**Exercise directions**. Return every line in the listing below that contains the word "Pier", matching its capitalization exactly.

**Materials provided**.
========================

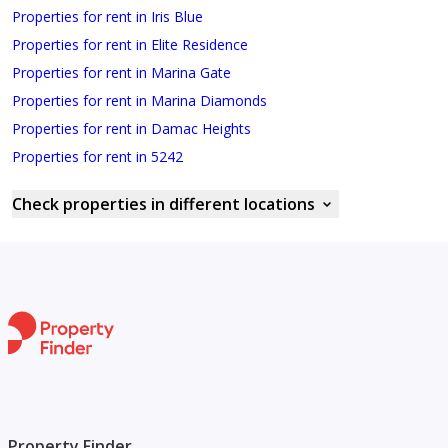
Properties for rent in Iris Blue
Properties for rent in Elite Residence
Properties for rent in Marina Gate
Properties for rent in Marina Diamonds
Properties for rent in Damac Heights
Properties for rent in 5242
Check properties in different locations
Property Finder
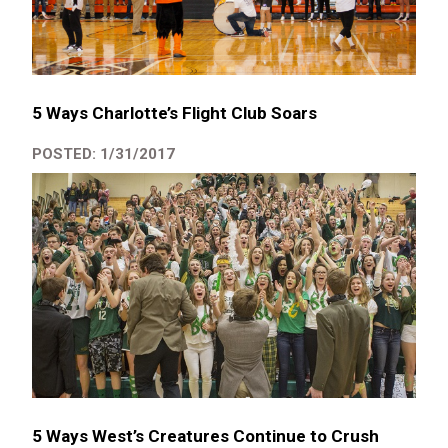
5 Ways Charlotte’s Flight Club Soars
POSTED: 1/31/2017
5 Ways West’s Creatures Continue to Crush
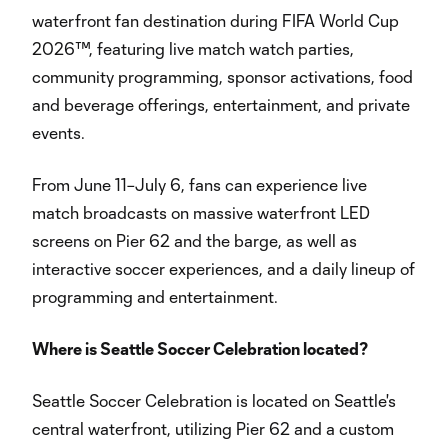
waterfront fan destination during FIFA World Cup
2026™, featuring live match watch parties,
community programming, sponsor activations, food
and beverage offerings, entertainment, and private
events.
From June 11–July 6, fans can experience live
match broadcasts on massive waterfront LED
screens on Pier 62 and the barge, as well as
interactive soccer experiences, and a daily lineup of
programming and entertainment.
Where is Seattle Soccer Celebration located?
Seattle Soccer Celebration is located on Seattle's
central waterfront, utilizing Pier 62 and a custom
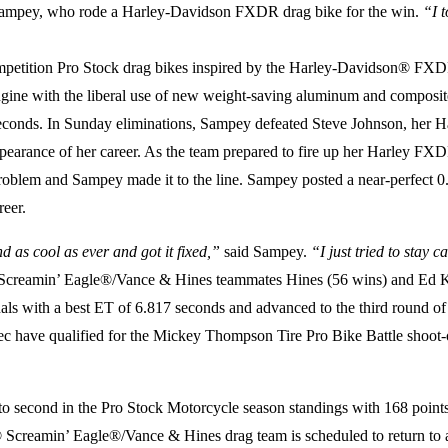
ampey, who rode a Harley-Davidson FXDR drag bike for the win.
“I 
etition Pro Stock drag bikes inspired by the Harley-Davidson® FXDR
gine with the liberal use of new weight-saving aluminum and composi
855 seconds. In Sunday eliminations, Sampey defeated Steve Johnson, 
arance of her career. As the team prepared to fire up her Harley FXDR 
oblem and Sampey made it to the line. Sampey posted a near-perfect 0
reer.
d as cool as ever and got it fixed,”
said Sampey.
“I just tried to stay
® Screamin’ Eagle®/Vance & Hines teammates Hines (56 wins) and Ed Kr
with a best ET of 6.817 seconds and advanced to the third round of eli
 have qualified for the Mickey Thompson Tire Pro Bike Battle shoot-ou
econd in the Pro Stock Motorcycle season standings with 168 points, j
® Screamin’ Eagle®/Vance & Hines drag team is scheduled to return to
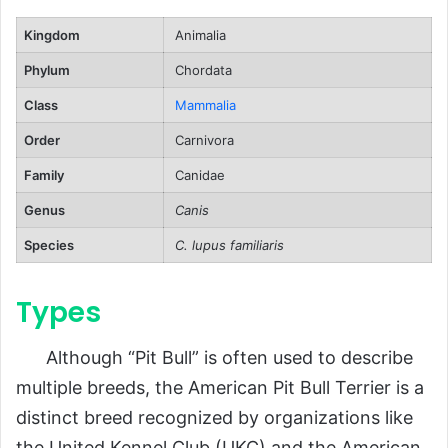
Human-Related Threats
Kingdom
Animalia
Reproduction, Puppies, and Lifespan
Phylum
Chordata
Reproduction
Class
Mammalia
Puppies
Order
Carnivora
Lifespan
Family
Canidae
Population and Conservation Status
Genus
Canis
Behavior and Lifestyle
Species
C. lupus familiaris
Temperament
Types
Activity Needs
Social Interaction
Although “Pit Bull” is often used to describe
Ecological Role
multiple breeds, the American Pit Bull Terrier is a
FAQs About American Pit Bull Terrier
distinct breed recognized by organizations like
the United Kennel Club (UKC) and the American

========================

**Response for this exercise**.
screens on Pier 62 and the barge, as well as
central waterfront, utilizing Pier 62 and a custom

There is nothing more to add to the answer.